§ **Directions**:
• a. Reproduce the forum thread's wording between "Would therapy work" and "the user's part.", inclusive.
• b. In the forum thread below, condense the paragraph starting "The behavior may well be due to" into a short bulleted list that keeps its main points.

The hilarious thing is LLMs tend not to say "I don't know", so it might find a reason, but if it doesn't, it will just make shit up.

This is just goofy prompting.

I have good success when I ask the agent to help me debug the harness. "Help me debug why Claude Code is ignoring my hook".

You can treat the LLM's answers ass hypotheses about why it did what it did, and test those hypotheses. The hypotheses the LLM comes up with might be better than the ones you come up with, because the LLM has seen a lot more text than you have, and particularly has seen a lot more of its own outputs than you have (e.g. from training to use other instances of itself as subagents).

>Why are you asking the token predictor about the tokens it predicted?

In fairness, humans are quite bad at this as well. You can do years of therapy and discover that while you thought/told people that you did X because of Y, that you actually did X because of Z.

Most people don't actually understand why they do the things they do. I'm not entirely unconvinced that therapy isn't just something akin to filling your running context window in an attempt to understand why your neurons are weighted the way they are.

  • I think the use of 'most' and carte-blanch "things they do" to be overreaching. "Some things", and "some people" perhaps.

    Yet that has no relevance to an LLM, which is not a human, and does not think. You're basically calling a record playing birdsong, a bird, because one mimics the other.

  • Why are you comparing a machine to humans. They both clearly operate differently on a fundamental level.

    Would therapy work on an LLM?

Its context includes reasoning that you can’t see, so this is actually a reasonable thing to ask.

The behavior may well be due to a bug/ambiguity in the context presented to the LLM. Because we, as mere users, don't easily get to see the full context (and if we did, we might feel a little overwhelmed) asking the LLM about why it did what it did seems like a reasonable approach to surface such a bug. Or it might even turn out to be a hook configuration error on the user's part.

I can picture this comment at the 50th percentile on the midwit meme

On either side it says "I just ask the model why it did that"

This is odd.

When things like this surface, I try to see how I focused on the gap leading up to it, and trying to fix it, and hope I am not focusing on the gap and questioning can draw attention to it and reinforcing it. This means more attention is drawn to what is not wanted by questioning it, instead of being clear that the intention is to ensure in all cases, shapes and forms it no longer happens.

Instead, mention what you require, repeatedly, and also mention what you do not want ever to happen and it might be different.

That’s a bit strong. A coding agent doesn’t know, but they’re pretty good at debugging problems. It can speculate about possible fixes based on its context.

The model should show some facsimile of understanding that it should not ignore the stop hook, otherwise that is a regression. Does that wording make you happier?

§ **Data extract**:
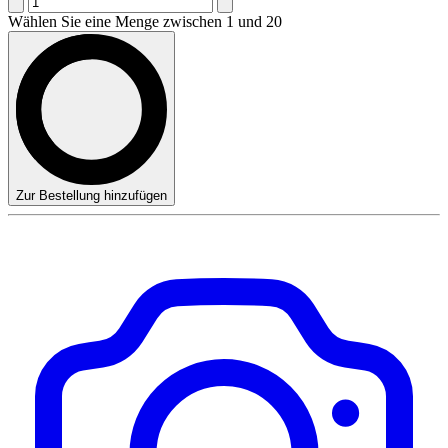
Wählen Sie eine Menge zwischen 1 und 20
Zur Bestellung hinzufügen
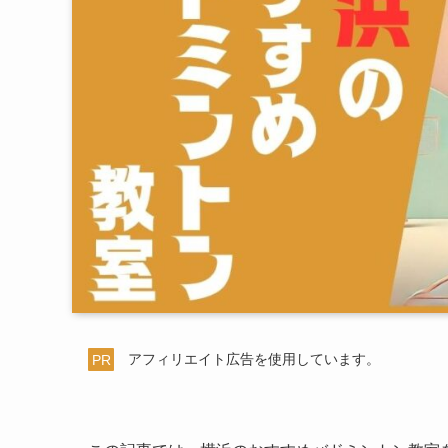
PR
アフィリエイト広告を使用しています。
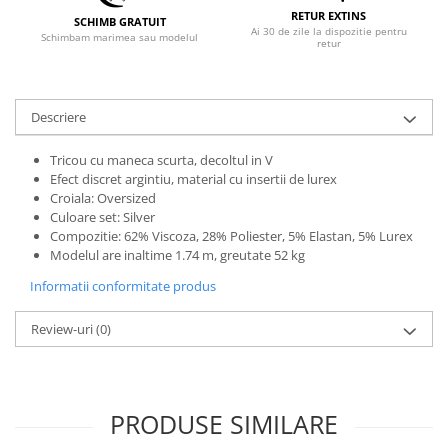
RETUR EXTINS
SCHIMB GRATUIT
Ai 30 de zile la dispozitie pentru
Schimbam marimea sau modelul
retur
Descriere
Tricou cu maneca scurta, decoltul in V
Efect discret argintiu, material cu insertii de lurex
Croiala: Oversized
Culoare set: Silver
Compozitie: 62% Viscoza, 28% Poliester, 5% Elastan, 5% Lurex
Modelul are inaltime 1.74 m, greutate 52 kg
Informatii conformitate produs
Review-uri
(0)
PRODUSE SIMILARE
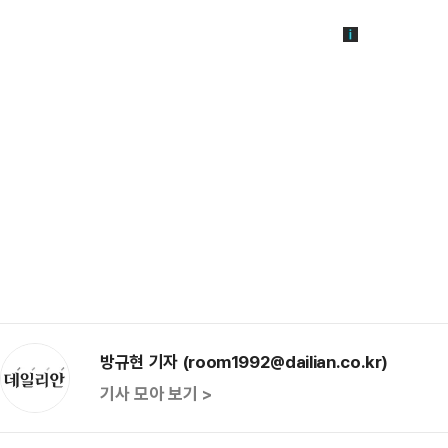
방규현 기자 (room1992@dailian.co.kr)
기사 모아 보기 >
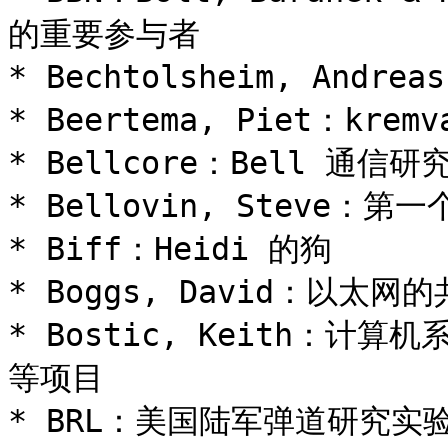
的重要参与者

* Bechtolsheim, Andr
* Beertema, Piet：krem
* Bellcore：Bell 通信研究
* Bellovin, Steve：第一
* Biff：Heidi 的狗

* Boggs, David：以太网
* Bostic, Keith：计算
等项目

* BRL：美国陆军弹道研究实验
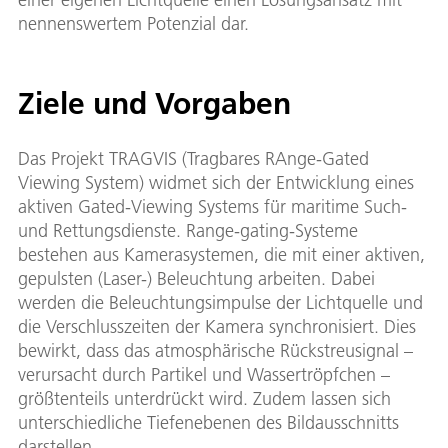
nennenswertem Potenzial dar.
Ziele und Vorgaben
Das Projekt TRAGVIS (Tragbares RAnge-Gated
Viewing System) widmet sich der Entwicklung eines
aktiven Gated-Viewing Systems für maritime Such-
und Rettungsdienste. Range-gating-Systeme
bestehen aus Kamerasystemen, die mit einer aktiven,
gepulsten (Laser-) Beleuchtung arbeiten. Dabei
werden die Beleuchtungsimpulse der Lichtquelle und
die Verschlusszeiten der Kamera synchronisiert. Dies
bewirkt, dass das atmosphärische Rückstreusignal –
verursacht durch Partikel und Wassertröpfchen –
größtenteils unterdrückt wird. Zudem lassen sich
unterschiedliche Tiefenebenen des Bildausschnitts
darstellen.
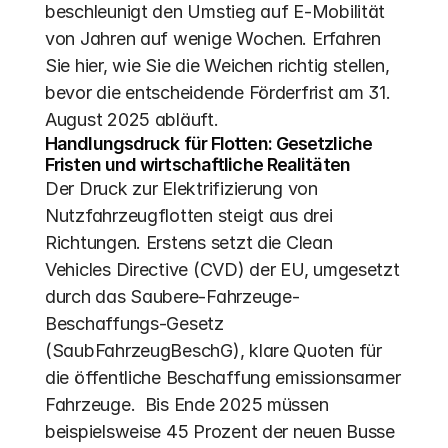
beschleunigt den Umstieg auf E-Mobilität 
von Jahren auf wenige Wochen. Erfahren 
Sie hier, wie Sie die Weichen richtig stellen, 
bevor die entscheidende Förderfrist am 31. 
August 2025 abläuft.
Handlungsdruck für Flotten: Gesetzliche 
Fristen und wirtschaftliche Realitäten
Der Druck zur Elektrifizierung von 
Nutzfahrzeugflotten steigt aus drei 
Richtungen. Erstens setzt die Clean 
Vehicles Directive (CVD) der EU, umgesetzt 
durch das Saubere-Fahrzeuge-
Beschaffungs-Gesetz 
(SaubFahrzeugBeschG), klare Quoten für 
die öffentliche Beschaffung emissionsarmer 
Fahrzeuge.  Bis Ende 2025 müssen 
beispielsweise 45 Prozent der neuen Busse 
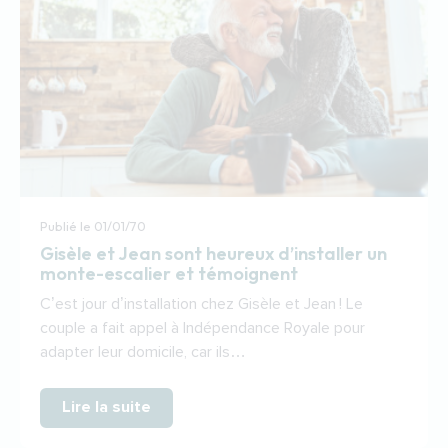
Publié le
01/01/70
Gisèle et Jean sont heureux d’installer un
monte-escalier et témoignent
C’est jour d’installation chez Gisèle et Jean ! Le
couple a fait appel à Indépendance Royale pour
adapter leur domicile, car ils…
Lire la suite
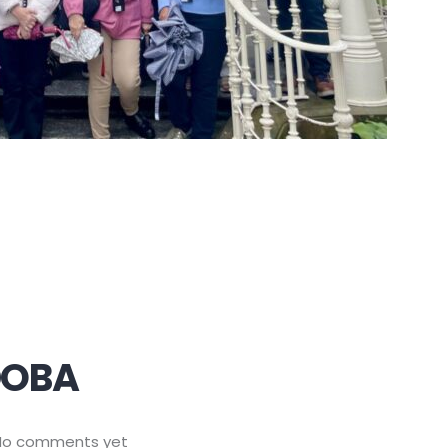
DOBA
No comments yet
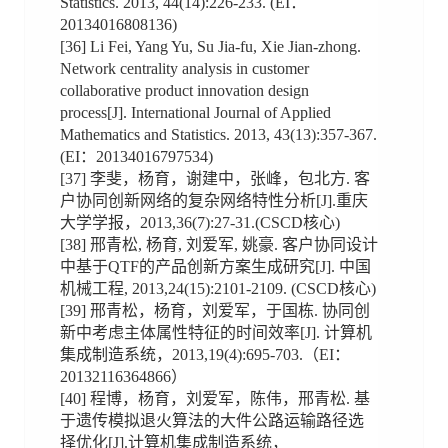
Statistics. 2013, 44(14):226-233. (EI：
20134016808136)
[36] Li Fei, Yang Yu, Su Jia-fu, Xie Jian-zhong.
Network centrality analysis in customer
collaborative product innovation design
process[J]. International Journal of Applied
Mathematics and Statistics. 2013, 43(13):357-367.
(EI：20134016797534)
[37] 李斐，杨育，谢建中，张峰，包北方. 客
户协同创新网络的复杂网络特性分析[J].重庆
大学学报，2013,36(7):27-31.(CSCD核心)
[38] 邢青松, 杨育, 刘爱军, 姚豪. 客户协同设计
中基于QTF的产品创新方案生成研究[J]. 中国
机械工程, 2013,24(15):2101-2109. (CSCD核心)
[39] 邢青松，杨育，刘爱军，于国栋. 协同创
新中考虑主体属性特征的时间效率[J]. 计算机
集成制造系统，2013,19(4):695-703.（EI：
20132116364866）
[40] 程博，杨育，刘爱军，陈伟，邢青松. 基
于遗传模拟退火算法的大件公路运输路径选
择优化[J].计算机集成制造系统，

§ **Answers to the tasks**:
• a.
Would therapy work on an LLM?

Its context includes reasoning that you can’t see, so this is actually a reasonable thing to ask.

The behavior may well be due to a bug/ambiguity in the context presented to the LLM. Because we, as mere users, don't easily get to see the full context (and if we did, we might feel a little overwhelmed) asking the LLM about why it did what it did seems like a reasonable approach to surface such a bug. Or it might even turn out to be a hook configuration error on the user's part.

• b.
- The behavior may come from a bug or ambiguity in the context given to the LLM.
- Users can't easily see the full context, and seeing it might overwhelm them.
- So asking the LLM why it acted as it did seems a reasonable way to surface such a bug.
- The cause could also turn out to be a hook configuration error by the user.